In the Envoy setup text below, copy everything from "Here’s fragment from" down to "the service-name property.", replacing "discovery server" with "registry server" each time it occurs.

» **SELECTED TEXT**
◆ ◆ ◆ ◆ ◆
Here’s fragment from envoy.json file. Cluster for service discovery should be defined as a global SDS configuration, which must be specified inside sds property (1). The most important thing is to provide a correct URL (2) and on the basis of that Envoy automatically tries to call endpoint GET /v1/registration/{service_name}. The last interesting configuration field for that section is refresh_delay_ms, which is responsible for setting a delay between fetches a list of services registered in a discovery server. That’s not all. We also have to define cluster members. They are identified by the name (4). Their type is sds (5), what means that this cluster uses service discovery server for locating network addresses of calling microservice with the name defined in the service-name property.

"cluster_manager": {
    "clusters": [{
        "name": "service1", (4)
        "type": "sds", // (5)
	"connect_timeout_ms": 5000,
	"lb_type": "round_robin",
	"service_name": "person-service" // (6)
    }, {
        "name": "service2",
        "type": "sds",
        "connect_timeout_ms": 5000,
        "lb_type": "round_robin",
        "service_name": "product-service"
    }],
    "sds": { // (1)
	"cluster": {
		"name": "service_discovery",
		"type": "strict_dns",
		"connect_timeout_ms": 5000,
		"lb_type": "round_robin",
		"hosts": [{
			"url": "tcp://192.168.99.100:9200" // (2)
		}]
	},
	"refresh_delay_ms": 3000 // (3)
    }
}

Routing configuration is defined for every single listener inside route_config property (1). The first route is configured for person-service, which is processing by cluster service1 (2), second for product-service processing by service2 cluster. So, our services are available under http://192.168.99.100:10000/person and http://192.168.99.100:10000/product adresses.

{
    "name": "http_connection_manager",
    "config": {
        "codec_type": "auto",
        "stat_prefix": "ingress_http",
        "route_config": { // (1)
            "virtual_hosts": [{
		"name": "service",
		"domains": ["*"],
		"routes": [{
			"prefix": "/person", // (2)
			"cluster": "service1"
		}, {
			"prefix": "/product", // (3)
			"cluster": "service2"
		}]
            }]
        },
	"filters": [{
		"name": "router",
		"config": {}
        }]
    }
}

Building Microservices

The routing on Envoy proxy has been already configured. We still don’t have running microservices. Their implementation is based on Spring Boot framework and do nothing more than expose REST API providing simple operations on the object’s list and registering/unregistering service on discovery server. Here’s @Service bean responsible for that registration. The onApplicationEvent method is fired after application startup and destroy method just before gracefully shutdown.

@Service
public class PersonRegister implements ApplicationListener<ApplicationReadyEvent> {

    private static final Logger LOGGER = LoggerFactory.getLogger(PersonRegister.class);

    private String ip;
    @Value("${server.port}")
    private int port;
    @Value("${spring.application.name}")
    private String appName;
    @Value("${envoy.discovery.url}")
◆ ◆ ◆ ◆ ◆
» **RECORDED DATA**
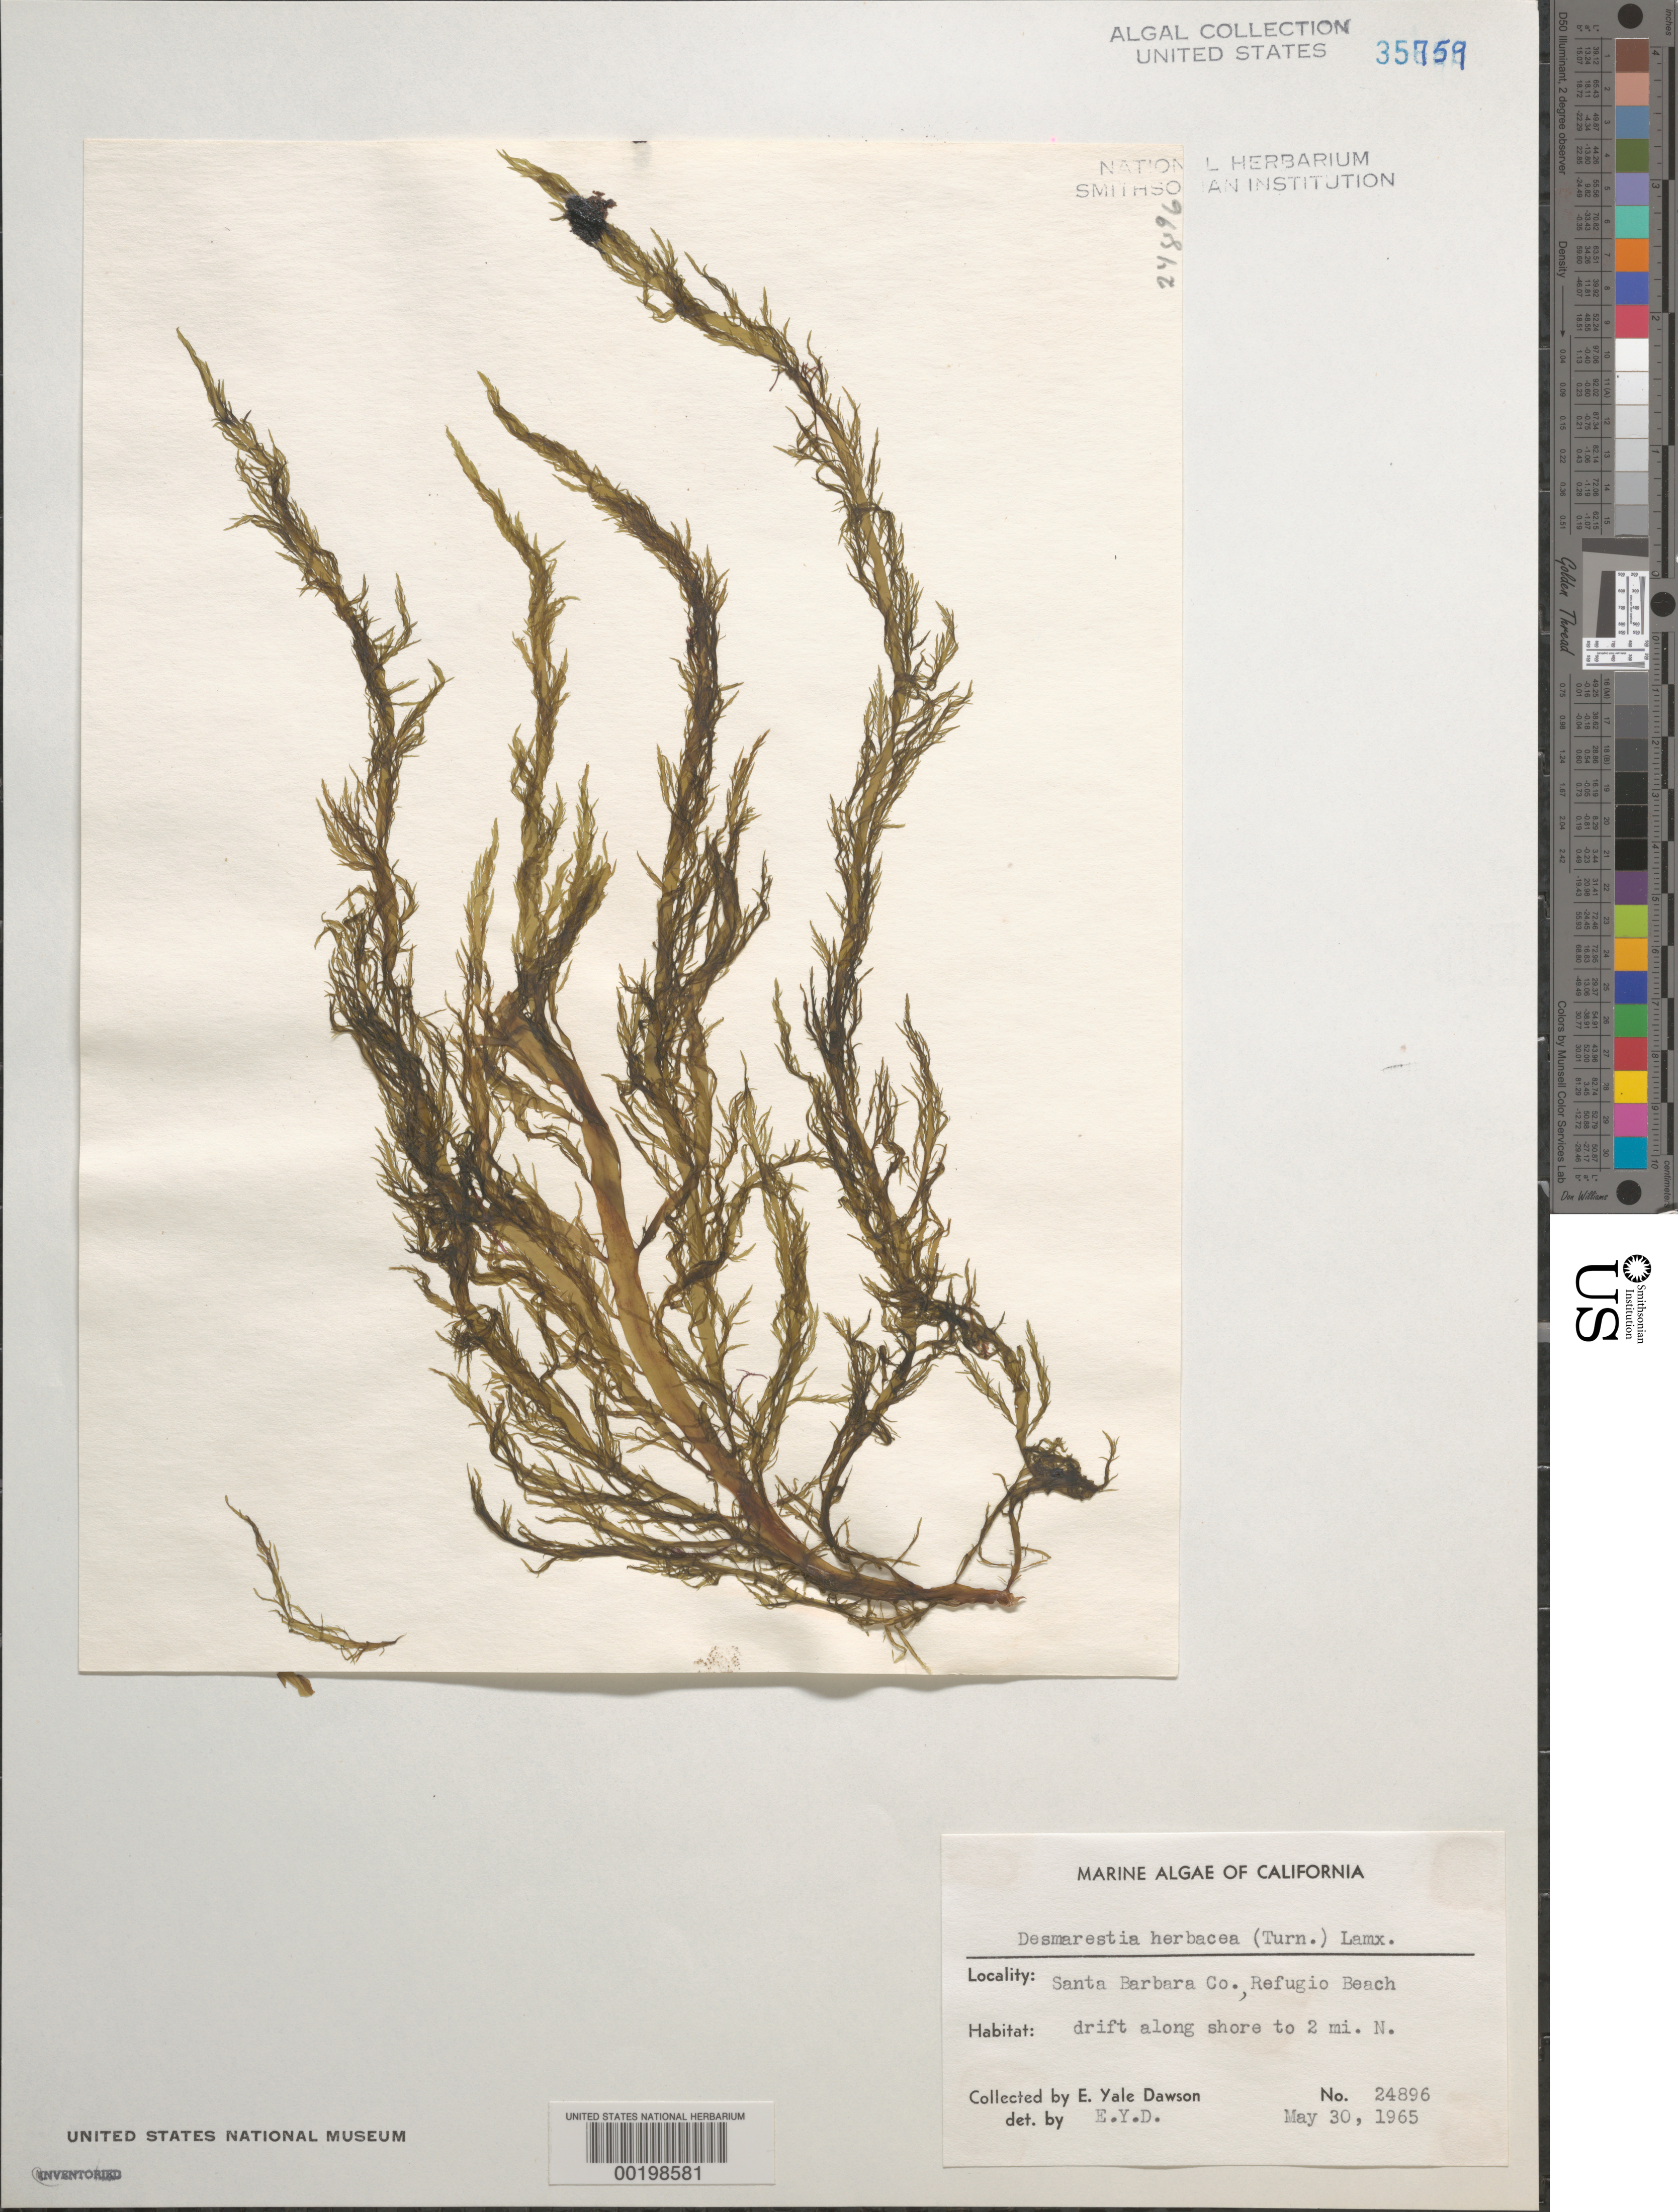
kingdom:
◆ ◆ ◆ ◆ ◆
» **RESPONSE TO THIS TASK**
Here’s fragment from envoy.json file. Cluster for service discovery should be defined as a global SDS configuration, which must be specified inside sds property (1). The most important thing is to provide a correct URL (2) and on the basis of that Envoy automatically tries to call endpoint GET /v1/registration/{service_name}. The last interesting configuration field for that section is refresh_delay_ms, which is responsible for setting a delay between fetches a list of services registered in a registry server. That’s not all. We also have to define cluster members. They are identified by the name (4). Their type is sds (5), what means that this cluster uses service registry server for locating network addresses of calling microservice with the name defined in the service-name property.